AØKA08006U Macroeconomics C

Volume 2013/2014
BSc in Economics - compulsory
MSc in Economics
Course Content
The aim of the course is to provide insight into the basic models, concepts, methods and results of modern
macroeconomics and to be a prerequisite for the more specialized macroeconomic courses (Advanced
Macroeconomics, Economic Growth, Monetary Economics: Macro Aspects, Development Economics:
Macro Aspects, and International Monetary Economics). Among other things the course will focus on
• What determines savings and capital accumulation in a general equilibrium framework.
• How will taxes and public debt affect the economy?
• What are the effects of uncertainty and expectations?
• Why is money valued and how it affects capital accumulation?
• How is stabilization policy affected by the way expectations are formed?
• The political limits to monetary and fiscal policy.
Learning Outcome
At the end of the course, the student should be able to demonstrate:
Understanding of the main model frameworks for long‐run macroeconomics.

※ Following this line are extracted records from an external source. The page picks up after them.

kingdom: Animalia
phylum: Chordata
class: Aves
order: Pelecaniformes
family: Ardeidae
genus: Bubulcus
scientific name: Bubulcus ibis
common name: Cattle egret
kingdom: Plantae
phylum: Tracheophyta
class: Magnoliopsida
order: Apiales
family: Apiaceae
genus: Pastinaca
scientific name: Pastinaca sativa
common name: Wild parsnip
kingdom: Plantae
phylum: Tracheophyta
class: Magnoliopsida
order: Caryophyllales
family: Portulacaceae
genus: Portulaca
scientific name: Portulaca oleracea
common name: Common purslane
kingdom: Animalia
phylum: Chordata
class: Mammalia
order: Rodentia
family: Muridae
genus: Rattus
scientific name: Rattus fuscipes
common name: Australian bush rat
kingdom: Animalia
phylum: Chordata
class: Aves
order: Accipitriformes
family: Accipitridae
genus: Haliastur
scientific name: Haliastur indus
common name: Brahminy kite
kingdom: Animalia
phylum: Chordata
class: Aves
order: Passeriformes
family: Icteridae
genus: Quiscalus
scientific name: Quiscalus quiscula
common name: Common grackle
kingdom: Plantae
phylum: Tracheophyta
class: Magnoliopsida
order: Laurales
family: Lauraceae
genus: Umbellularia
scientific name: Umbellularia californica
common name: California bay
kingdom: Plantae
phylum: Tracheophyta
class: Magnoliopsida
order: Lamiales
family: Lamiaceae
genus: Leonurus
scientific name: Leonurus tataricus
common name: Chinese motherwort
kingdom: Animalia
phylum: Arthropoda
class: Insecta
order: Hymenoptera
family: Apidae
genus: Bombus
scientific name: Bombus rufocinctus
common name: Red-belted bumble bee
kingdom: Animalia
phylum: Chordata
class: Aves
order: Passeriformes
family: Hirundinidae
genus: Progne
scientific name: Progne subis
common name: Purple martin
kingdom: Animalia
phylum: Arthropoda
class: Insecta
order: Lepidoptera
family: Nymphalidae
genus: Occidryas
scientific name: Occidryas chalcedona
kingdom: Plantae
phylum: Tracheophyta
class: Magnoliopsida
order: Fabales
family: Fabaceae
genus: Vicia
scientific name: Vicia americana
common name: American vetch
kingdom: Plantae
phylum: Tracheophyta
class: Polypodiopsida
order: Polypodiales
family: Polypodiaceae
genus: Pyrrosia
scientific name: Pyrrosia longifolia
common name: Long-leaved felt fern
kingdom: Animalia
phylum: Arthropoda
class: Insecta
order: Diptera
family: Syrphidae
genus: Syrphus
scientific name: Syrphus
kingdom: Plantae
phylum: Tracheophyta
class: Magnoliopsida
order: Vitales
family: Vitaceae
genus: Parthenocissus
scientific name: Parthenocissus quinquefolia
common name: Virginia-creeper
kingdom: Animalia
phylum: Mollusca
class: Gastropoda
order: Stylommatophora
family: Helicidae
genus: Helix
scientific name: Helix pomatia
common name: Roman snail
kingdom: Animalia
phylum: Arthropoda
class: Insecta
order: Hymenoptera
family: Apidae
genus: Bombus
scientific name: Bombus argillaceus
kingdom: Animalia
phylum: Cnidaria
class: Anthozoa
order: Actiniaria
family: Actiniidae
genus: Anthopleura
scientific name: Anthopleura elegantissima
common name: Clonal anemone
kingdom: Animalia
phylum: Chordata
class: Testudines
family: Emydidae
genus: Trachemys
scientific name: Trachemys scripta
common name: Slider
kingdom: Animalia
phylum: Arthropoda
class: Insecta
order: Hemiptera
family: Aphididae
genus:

This includes the Diamond
model with overlapping generations in discrete time and the Ramsey model in continuous time.
Proficiency in the application of the concepts and methods from these frameworks, including competence
in dynamic optimization and dynamic analysis in discrete and continuous time.
Understanding of the role of expectations and basic knowledge of macroeconomic models with forward looking
expectations under both perfect foresight and uncertainty and rational expectations. Time consistent and credibility issues regarding monetary and fiscal policy as well as institutional solutions.
Proficiency in the application of the related concepts and methods.
Competence in analyzing a macroeconomic problem, where the above‐mentioned concepts and methods
are central, that is competence in solving such models and explaining in economic terms the results and
implications and how they derive from the assumptions of the model.
The particularly good performance, corresponding to the top mark, is characterized by a complete fulfillment
of these learning objectives.


Main textbook:

  • Romer, David, (2012): “Advanced Macroeconomics” McGraw Hill, fourth ed, chapters 1, 2, 6, 7, 12.

Additional textbooks and bibliography:

  • Persson, Torsten and Guido Tabellini, (2000): “Political Economics”, MIT Press, chapters 15, 17
  • Blanchard, Olivier and Stanley Fischer, (1989) “Lectures on Macroeconomics”, MIT Press, chapters 2, 3, 4, 5.
  • Peter Birch Sørensen and Hans Jørgen Whitta-Jacobsen, (2010): "Introducing advanced Macroeconomics growth and business cycles", MacGraw-Hill. Chapters  21.
  • Chiang, Alpha and Kevin Wainwright, (2005), “Fundamental Methods of Mathematical Economics", McGraw Hill, chapter 20.
  • Chiang, A., (1999) “Elements of Dynamic Optimization", Waveland, chapters 7, 8 and 9.
  • Blinder, Alan (1998), “Central Banking in Theory and Practice", MIT Press, chapter 3.
  • Werning, I., (2012) “Optimal monetary and fiscal policy in a liquidity trap", MIT workingpaper.
As a part of the course, three out of four written assignments should be completed and accepted. This is a requirement for enrolling for the exam.
The course requires knowledge equivalent to that achieved in Macroeconomics A, Macroeconomics B, Econometrics A and B.
Lectures 3 hours a week (on average) and classes 3 hours a week for 14 weeks
  • Category
  • Hours
  • Class Exercises
  • 42
  • Exam
  • 3
  • Lectures
  • 42
  • Preparation
  • 119
  • Total
  • 206
7,5 ECTS
Type of assessment
Written examination, 3 hours under invigilation
Exam registration requirements
As a part of the course, three out of four written assignments should be completed and accepted. This is a requirement for enrolling for the exam.
Without aids
Marking scale
7-point grading scale
Censorship form
External censorship
100 % external censorship
Exam period
Will be published before the start of the semester
Same as ordinary. But if only a few students have registered for the re-exam, the exam might change to an oral exams with a synopsis to be handed in. This means that the examination date also will change.
Criteria for exam assesment
The Student must in a satisfactory way demonstrate that he/she has mastered the learning outcome of the course.